DOCUMENT EXCERPT:
------------------------------------------------------------------------

IRAN Mahmoud Ahmadinejad intensified attacks against Israel, calling it "a tyrannical regime that one day will be destroyed." The Iranian president made his remarks in Jakarta to cheering students during a visit to the world's largest Muslim majority nation amid a deepening standoff with the West over Tehran's nuclear program. At the same time, Mr. Ahmadinejad reiterated a willingness to negotiate with the United States, a theme similarly addressed the same week in a personal letter to President George Bush.
Experts poring over the bizarre 18-page missive suspect other motives. Robert Spencer, author of four books on Islam and director of Jihad Watch, said that the Iranian leader's call for Mr. Bush to accept traditional Muslim beliefs (it is only Islam that guarantees "monotheism, worship of God, justice, respect for the dignity of man, belief in the Last Day," wrote Mr. Ahmadinejad) could be a prelude to an attack. "Muhammad tells his followers to call people to Islam before waging war against them," Mr. Spencer points out.
ISRAEL Israel agreed to release millions in tax and customs revenues May 11 after senior members of Hamas and its Palestinian rival, the Fatah party, called for acceptance of a Palestinian state alongside Israel. The implied recognition of Israel could mark a breakthrough by Hamas, which has argued for the destruction of Israel. After Hamas won January parliamentary elections, Israel cut off $55 million in revenues it collects monthly on behalf of Palestinians. That, coupled with a cutoff in aid from the United States and the European Union, left the Palestinian government unable to pay salaries and buy goods. On May 10 the Palestinian Petroleum Agency announced that it expected to run out of fuel within hours, perhaps fueling a change of heart by Hamas.
DOMESTIC SURVEILLANCE An anonymous source told USA Today that telephone companies AT&T, Verizon, and BellSouth began turning over records of customers' phone calls to the National Security Agency (NSA) shortly after the 9/11 terrorist attacks. The telephone companies declined to comment on the May 11 report, but Verizon spokesman Bob Varettoni said, "We have been in full compliance with the law and we are committed to our customers' privacy." Lawmakers pledged to summon the phone companies to explain the program, while the White House insisted, as it has since reports of domestic surveillance first surfaced, that no phone records have been solicited without court approval.
SUDAN The Sudanese government and the main rebel faction in Sudan's western region of Darfur signed a peace agreement on May 5 to end three years of civil war that has killed hundreds of thousands and displaced millions across the ravaged region. But two smaller rebel groups refused to sign the deal, casting doubt on whether the new accord will translate into peace on the ground.

------------------------------------------------------------------------

JOB A:
According to the news roundup, on what date did the Sudanese government and the main Darfur rebel faction sign a peace agreement?
JOB B:
Reproduce the news roundup from "DOMESTIC SURVEILLANCE An" to "without court approval.".

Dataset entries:

------------------------------------------------------------------------

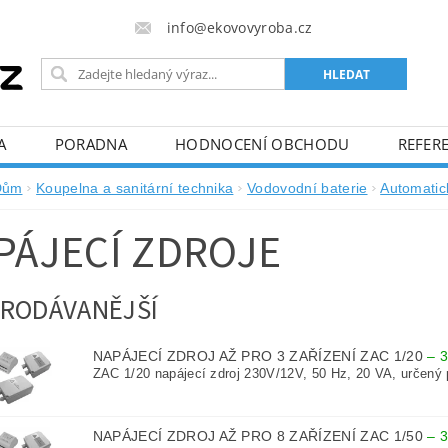
info@ekovovyroba.cz
A
PORADNA
HODNOCENÍ OBCHODU
REFERE
Dům
Koupelna a sanitární technika
Vodovodní baterie
Automatic
PÁJECÍ ZDROJE
RODÁVANĚJŠÍ
NAPÁJECÍ ZDROJ AŽ PRO 3 ZAŘÍZENÍ ZAC 1/20
–
3
ZAC 1/20 napájecí zdroj 230V/12V, 50 Hz, 20 VA, určený p
NAPÁJECÍ ZDROJ AŽ PRO 8 ZAŘÍZENÍ ZAC 1/50
–
3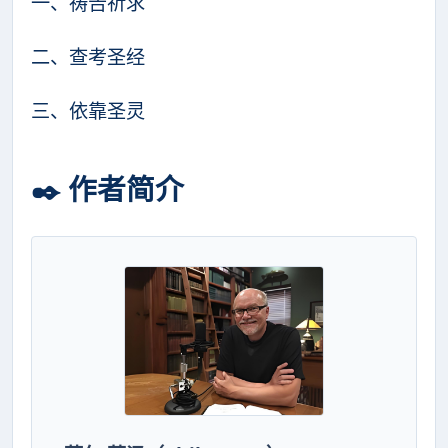
一、祷告祈求
二、查考圣经
三、依靠圣灵
✒️ 作者简介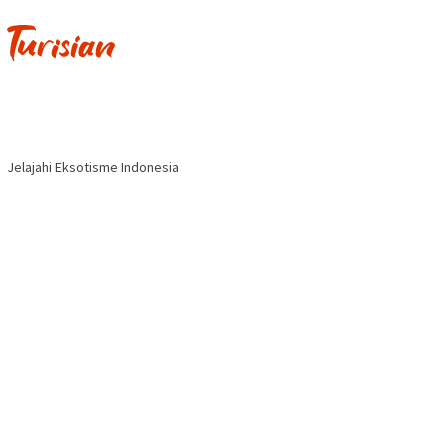
Jelajahi Eksotisme Indonesia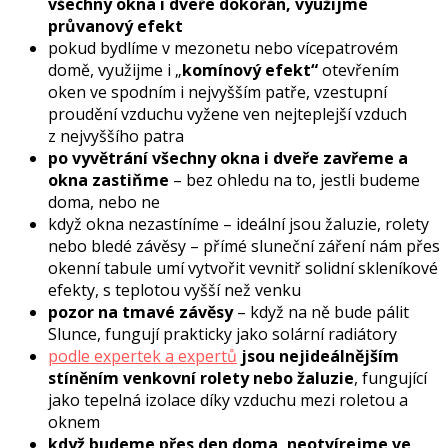
všechny okna i dveře dokořán, využijme
průvanový efekt
pokud bydlíme v mezonetu nebo vícepatrovém
domě, využijme i „
komínový efekt“
otevřením
oken ve spodním i nejvyšším patře, vzestupní
proudění vzduchu vyžene ven nejteplejší vzduch
z nejvyššího patra
po vyvětrání všechny okna i dveře zavřeme a
okna zastiňme
– bez ohledu na to, jestli budeme
doma, nebo ne
když okna nezastíníme – ideální jsou žaluzie, rolety
nebo bledé závěsy – přímé sluneční záření nám přes
okenní tabule umí vytvořit vevnitř solidní skleníkové
efekty, s teplotou vyšší než venku
pozor na tmavé závěsy
– když na ně bude pálit
Slunce, fungují prakticky jako solární radiátory
podle expertek a expertů
jsou nejideálnějším
stíněním venkovní rolety nebo žaluzie
, fungující
jako tepelná izolace díky vzduchu mezi roletou a
oknem
když budeme přes den doma, neotvírejme ve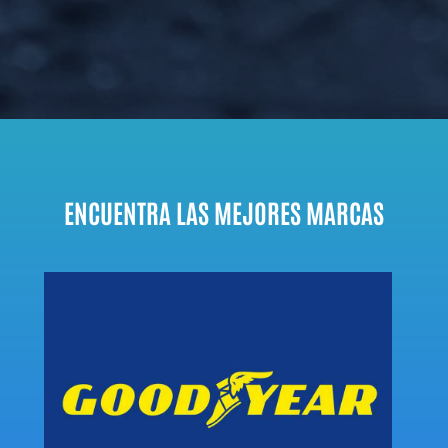
ENCUENTRA LAS MEJORES MARCAS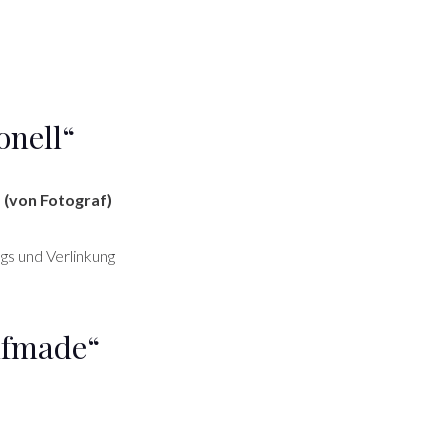
onell“
(von Fotograf)
gs und Verlinkung
lfmade“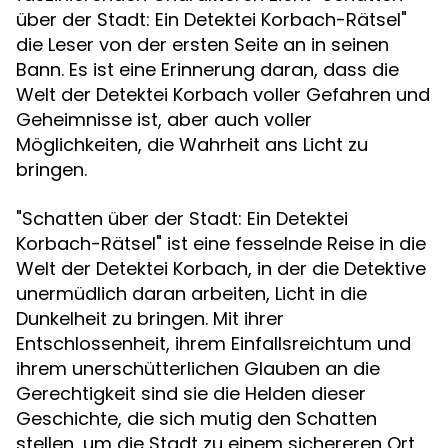
über der Stadt: Ein Detektei Korbach-Rätsel"
die Leser von der ersten Seite an in seinen
Bann. Es ist eine Erinnerung daran, dass die
Welt der Detektei Korbach voller Gefahren und
Geheimnisse ist, aber auch voller
Möglichkeiten, die Wahrheit ans Licht zu
bringen.
"Schatten über der Stadt: Ein Detektei
Korbach-Rätsel" ist eine fesselnde Reise in die
Welt der Detektei Korbach, in der die Detektive
unermüdlich daran arbeiten, Licht in die
Dunkelheit zu bringen. Mit ihrer
Entschlossenheit, ihrem Einfallsreichtum und
ihrem unerschütterlichen Glauben an die
Gerechtigkeit sind sie die Helden dieser
Geschichte, die sich mutig den Schatten
stellen, um die Stadt zu einem sichereren Ort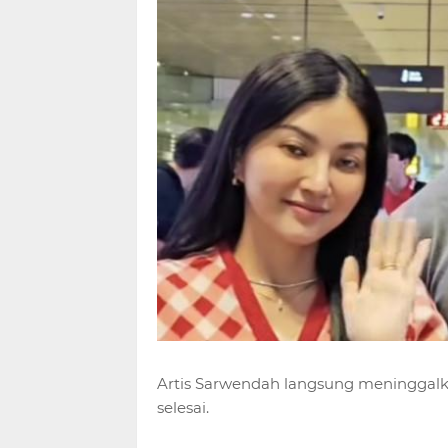
Artis Sarwendah langsung meninggalka
selesai.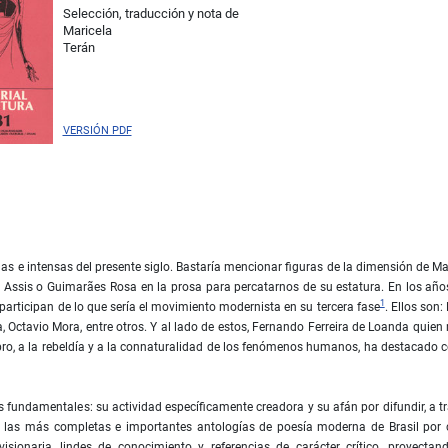
Selección, traducción y nota de
Maricela
Terán
VERSIÓN PDF
as e intensas del presente siglo. Bastaría mencionar figuras de la dimensión de M
Assis o Guimarães Rosa en la prosa para percatarnos de su estatura. En los año
1
articipan de lo que sería el movimiento modernista en su tercera fase
. Ellos son:
 Octavio Mora, entre otros. Y al lado de estos, Fernando Ferreira de Loanda quien
bro, a la rebeldía y a la connaturalidad de los fenómenos humanos, ha destacado
 fundamentales: su actividad específicamente creadora y su afán por difundir, a t
os las más completas e importantes antologías de poesía moderna de Brasil por
sionaria, lindes de conocimiento y referencias de carácter crítico, proyectan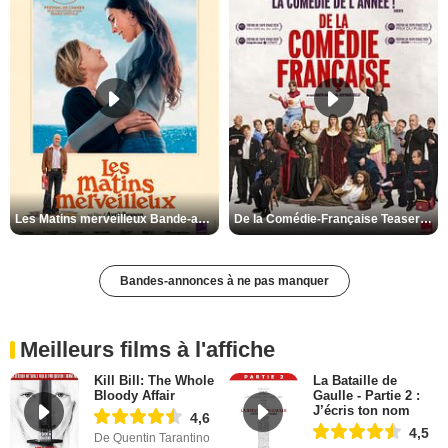
Les Matins merveilleux Bande-annonce VF
De la Comédie-Française Teaser VF
Bandes-annonces à ne pas manquer
Meilleurs films à l'affiche
Kill Bill: The Whole
La Bataille de
Bloody Affair
Gaulle - Partie 2 :
J’écris ton nom
4,6
4,5
De Quentin Tarantino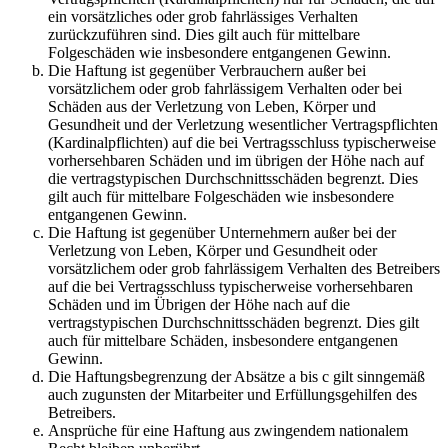
ein vorsätzliches oder grob fahrlässiges Verhalten
zurückzuführen sind. Dies gilt auch für mittelbare
Folgeschäden wie insbesondere entgangenen Gewinn.
Die Haftung ist gegenüber Verbrauchern außer bei
vorsätzlichem oder grob fahrlässigem Verhalten oder bei
Schäden aus der Verletzung von Leben, Körper und
Gesundheit und der Verletzung wesentlicher Vertragspflichten
(Kardinalpflichten) auf die bei Vertragsschluss typischerweise
vorhersehbaren Schäden und im übrigen der Höhe nach auf
die vertragstypischen Durchschnittsschäden begrenzt. Dies
gilt auch für mittelbare Folgeschäden wie insbesondere
entgangenen Gewinn.
Die Haftung ist gegenüber Unternehmern außer bei der
Verletzung von Leben, Körper und Gesundheit oder
vorsätzlichem oder grob fahrlässigem Verhalten des Betreibers
auf die bei Vertragsschluss typischerweise vorhersehbaren
Schäden und im Übrigen der Höhe nach auf die
vertragstypischen Durchschnittsschäden begrenzt. Dies gilt
auch für mittelbare Schäden, insbesondere entgangenen
Gewinn.
Die Haftungsbegrenzung der Absätze a bis c gilt sinngemäß
auch zugunsten der Mitarbeiter und Erfüllungsgehilfen des
Betreibers.
Ansprüche für eine Haftung aus zwingendem nationalem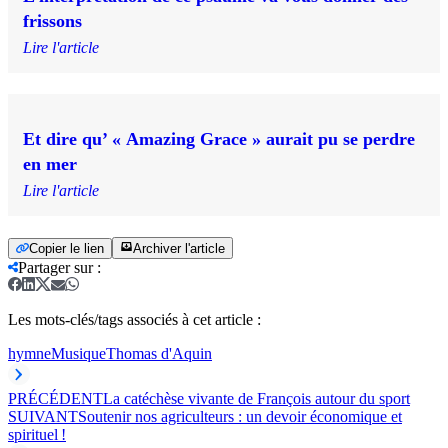
frissons
Lire l'article
Et dire qu’ « Amazing Grace » aurait pu se perdre
en mer
Lire l'article
Copier le lien
Archiver l'article
Partager sur
:
Les mots-clés/tags associés à cet article :
hymne
Musique
Thomas d'Aquin
PRÉCÉDENT
La catéchèse vivante de François autour du sport
SUIVANT
Soutenir nos agriculteurs : un devoir économique et
spirituel !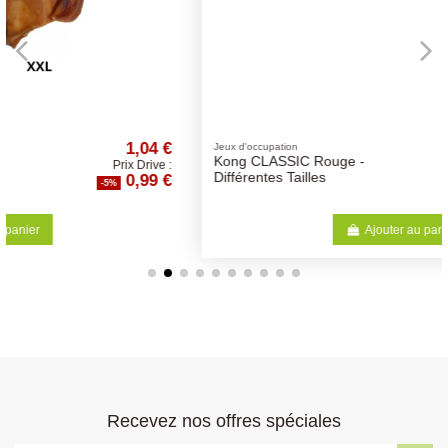
7,90 €
Jeux d'occupation
Kong CLASSIC Rouge -
Prix Drive :
7,51 €
Différentes Tailles
-5%
Ajouter au panier
Recevez nos offres spéciales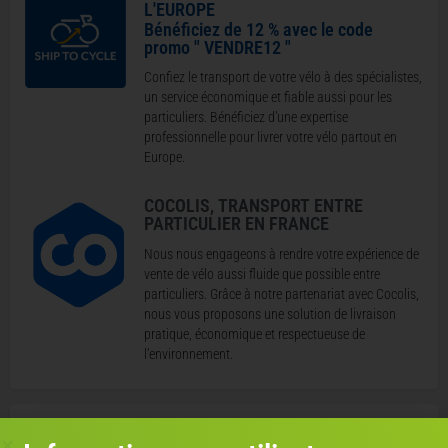
L'EUROPE
Bénéficiez de 12 % avec le code
promo " VENDRE12 "
Confiez le transport de votre vélo à des spécialistes,
un service économique et fiable aussi pour les
particuliers. Bénéficiez d’une expertise
professionnelle pour livrer votre vélo partout en
Europe.
COCOLIS, TRANSPORT ENTRE
PARTICULIER EN FRANCE
Nous nous engageons à rendre votre expérience de
vente de vélo aussi fluide que possible entre
particuliers. Grâce à notre partenariat avec Cocolis,
nous vous proposons une solution de livraison
pratique, économique et respectueuse de
l’environnement.
Où se situe le vélo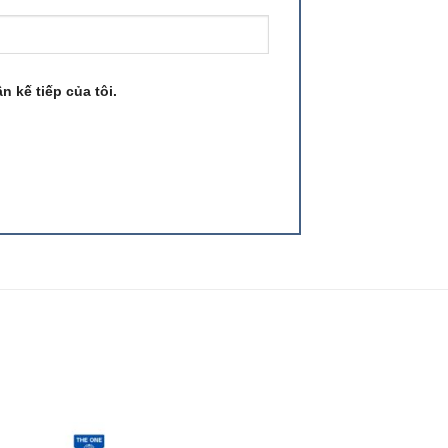
n kế tiếp của tôi.
 to
Add to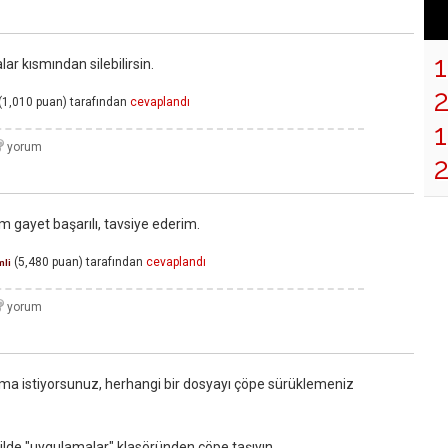
r kısmından silebilirsin.
(
1,010
puan)
tarafından
cevaplandı
1
 gayet başarılı, tavsiye ederim.
(
5,480
puan)
tarafından
cevaplandı
mli
lama istiyorsunuz, herhangi bir dosyayı çöpe sürüklemeniz
ilde "uygulamalar" klasöründen çöpe taşıyın.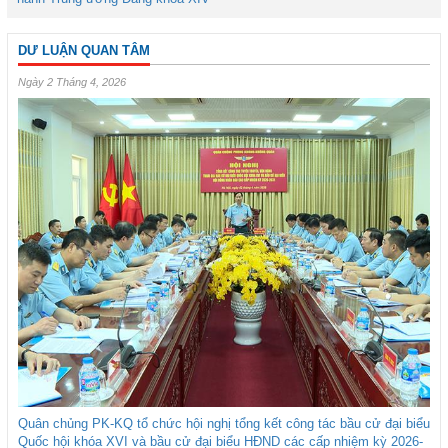
DƯ LUẬN QUAN TÂM
Ngày 2 Tháng 4, 2026
Quân chủng PK-KQ tổ chức hội nghị tổng kết công tác bầu cử đại biểu
Quốc hội khóa XVI và bầu cử đại biểu HĐND các cấp nhiệm kỳ 2026-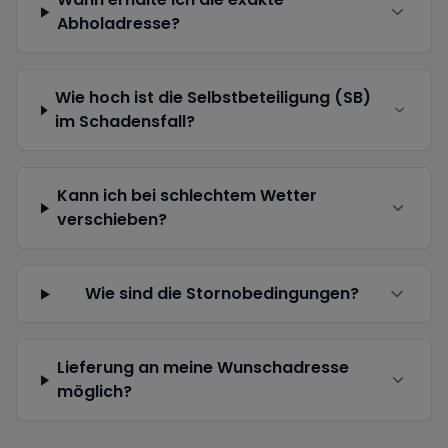
Abholadresse?
Wie hoch ist die Selbstbeteiligung (SB)
im Schadensfall?
Kann ich bei schlechtem Wetter
verschieben?
Wie sind die Stornobedingungen?
Lieferung an meine Wunschadresse
möglich?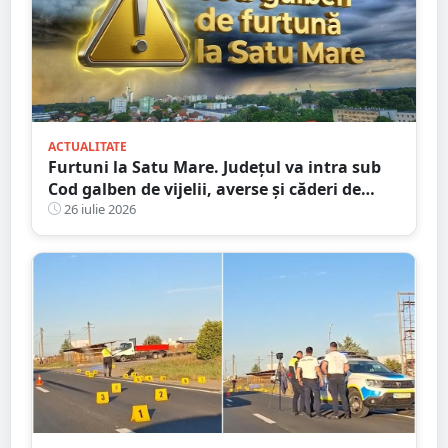
ACTUALITATE
Furtuni la Satu Mare. Județul va intra sub
Cod galben de vijelii, averse și căderi de
grindină
26 iulie 2026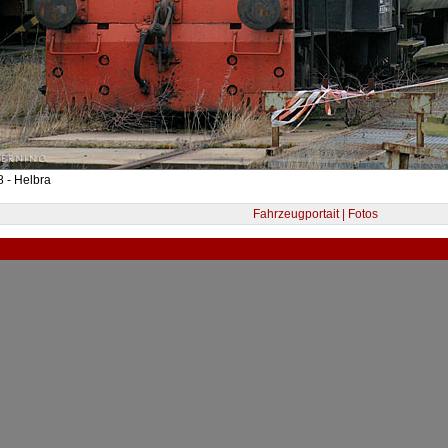
 - Helbra
Fahrzeugportait | Fotos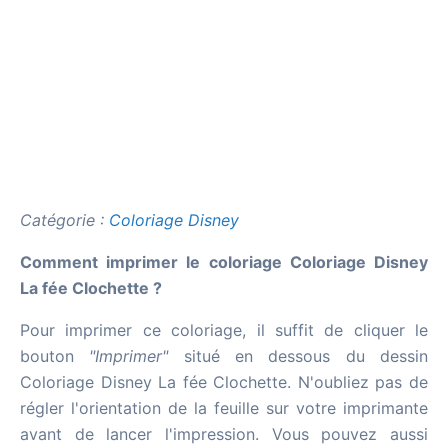
Catégorie :
Coloriage Disney
Comment imprimer le coloriage Coloriage Disney
La fée Clochette ?
Pour imprimer ce coloriage, il suffit de cliquer le
bouton
"Imprimer"
situé en dessous du dessin
Coloriage Disney La fée Clochette. N'oubliez pas de
régler l'orientation de la feuille sur votre imprimante
avant de lancer l'impression. Vous pouvez aussi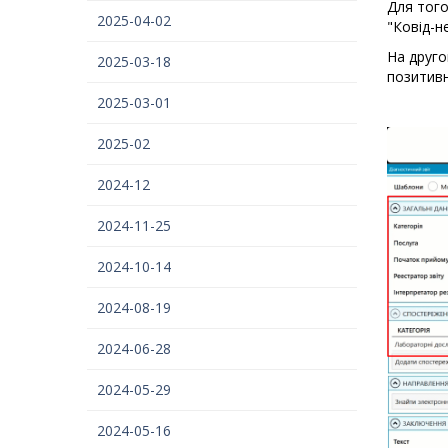
Для того
2025-04-02
"Ковід-н
На друго
2025-03-18
позитивн
2025-03-01
2025-02
2024-12
2024-11-25
2024-10-14
2024-08-19
2024-06-28
2024-05-29
2024-05-16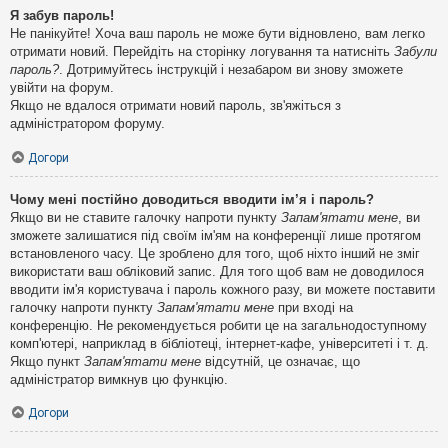
Я забув пароль!
Не панікуйте! Хоча ваш пароль не може бути відновлено, вам легко
отримати новий. Перейдіть на сторінку логування та натисніть
Забули
пароль?
. Дотримуйтесь інструкцій і незабаром ви знову зможете
увійти на форум.
Якщо не вдалося отримати новий пароль, зв'яжіться з
адміністратором форуму.
Догори
Чому мені постійно доводиться вводити ім’я і пароль?
Якщо ви не ставите галочку напроти пункту
Запам'ятати мене
, ви
зможете залишатися під своїм ім'ям на конференції лише протягом
встановленого часу. Це зроблено для того, щоб ніхто інший не зміг
використати ваш обліковий запис. Для того щоб вам не доводилося
вводити ім'я користувача і пароль кожного разу, ви можете поставити
галочку напроти пункту
Запам'ятати мене
при вході на
конференцію. Не рекомендується робити це на загальнодоступному
комп'ютері, наприклад в бібліотеці, інтернет-кафе, університеті і т. д.
Якщо пункт
Запам'ятати мене
відсутній, це означає, що
адміністратор вимкнув цю функцію.
Догори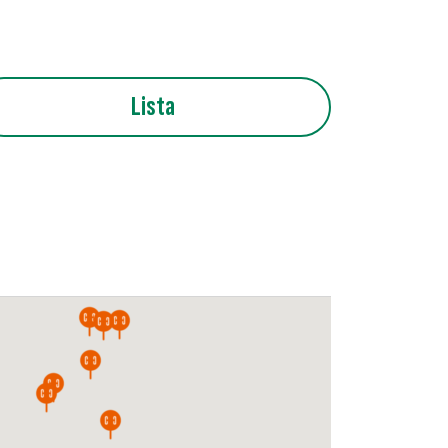
Lista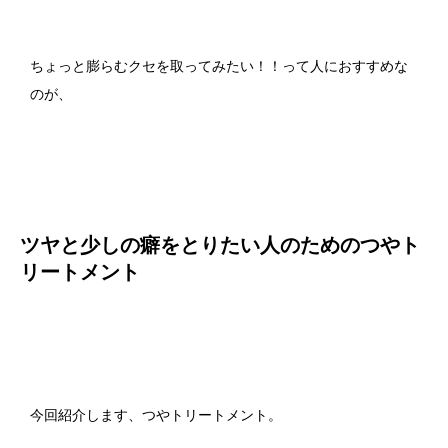
ちょっと膨らむクセを取ってみたい！！って人におすすめな
のが、
ツヤと少しの癖をとりたい人のためのつやト
リートメント
今回紹介します、つやトリートメント。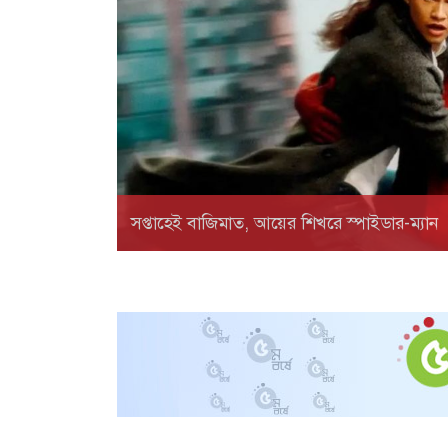
সপ্তাহেই বাজিমাত, আয়ের শিখরে স্পাইডার-ম্যান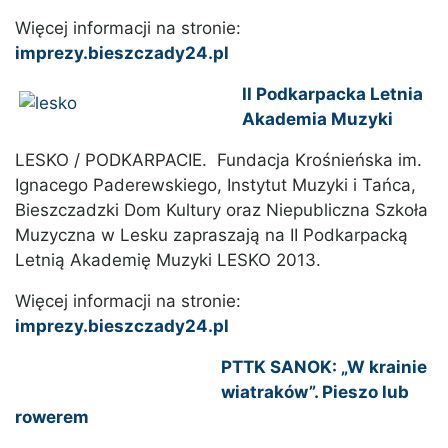
Więcej informacji na stronie:
imprezy.bieszczady24.pl
II Podkarpacka Letnia
Akademia Muzyki
LESKO / PODKARPACIE. Fundacja Krośnieńska im.
Ignacego Paderewskiego, Instytut Muzyki i Tańca,
Bieszczadzki Dom Kultury oraz Niepubliczna Szkoła
Muzyczna w Lesku zapraszają na II Podkarpacką
Letnią Akademię Muzyki LESKO 2013.
Więcej informacji na stronie:
imprezy.bieszczady24.pl
PTTK SANOK: „W krainie
wiatraków”. Pieszo lub
rowerem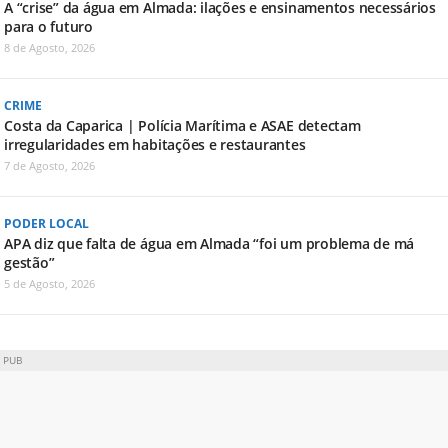
A “crise” da água em Almada: ilações e ensinamentos necessários
para o futuro
8 de Agosto, 2026
CRIME
Costa da Caparica | Polícia Marítima e ASAE detectam
irregularidades em habitações e restaurantes
7 de Agosto, 2026
PODER LOCAL
APA diz que falta de água em Almada “foi um problema de má
gestão”
5 de Agosto, 2026
PUB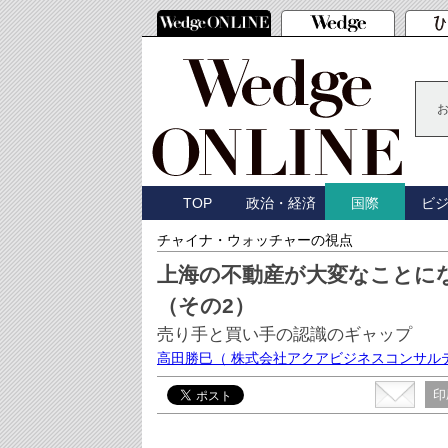
TOP
政治・経済
ビ
国際
チャイナ・ウォッチャーの視点
上海の不動産が大変なことに
（その2）
売り手と買い手の認識のギャップ
高田勝巳
（ 株式会社アクアビジネスコンサル
印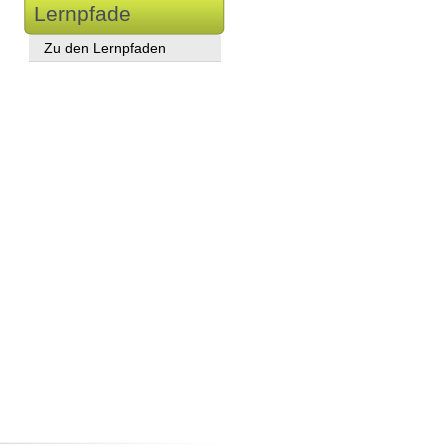
Lernpfade
Zu den Lernpfaden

------------------------------------------------------------------------

EXERCISE OUTPUT A:
May 5

EXERCISE OUTPUT B:
DOMESTIC SURVEILLANCE An anonymous source told USA Today that telephone companies AT&T, Verizon, and BellSouth began turning over records of customers' phone calls to the National Security Agency (NSA) shortly after the 9/11 terrorist attacks. The telephone companies declined to comment on the May 11 report, but Verizon spokesman Bob Varettoni said, "We have been in full compliance with the law and we are committed to our customers' privacy." Lawmakers pledged to summon the phone companies to explain the program, while the White House insisted, as it has since reports of domestic surveillance first surfaced, that no phone records have been solicited without court approval.